Transcribed page contents
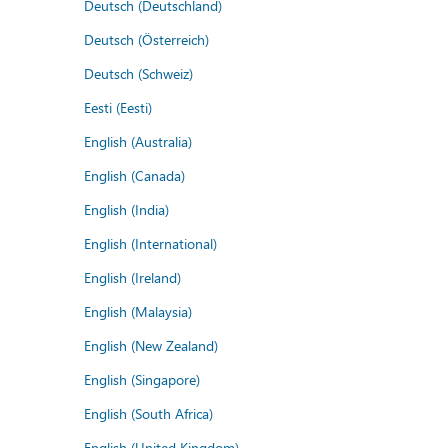
Deutsch (Deutschland)
Deutsch (Österreich)
Deutsch (Schweiz)
Eesti (Eesti)
English (Australia)
English (Canada)
English (India)
English (International)
English (Ireland)
English (Malaysia)
English (New Zealand)
English (Singapore)
English (South Africa)
English (United Kingdom)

**WHAT THE EXERCISE ASKS:**
Locate the line that contains "Eesti (Eesti)", then please quote it and every line after it to the end of the entries above, exactly and with nothing else.

**ANSWER TO THE PROBLEM:**
Eesti (Eesti)
English (Australia)
English (Canada)
English (India)
English (International)
English (Ireland)
English (Malaysia)
English (New Zealand)
English (Singapore)
English (South Africa)
English (United Kingdom)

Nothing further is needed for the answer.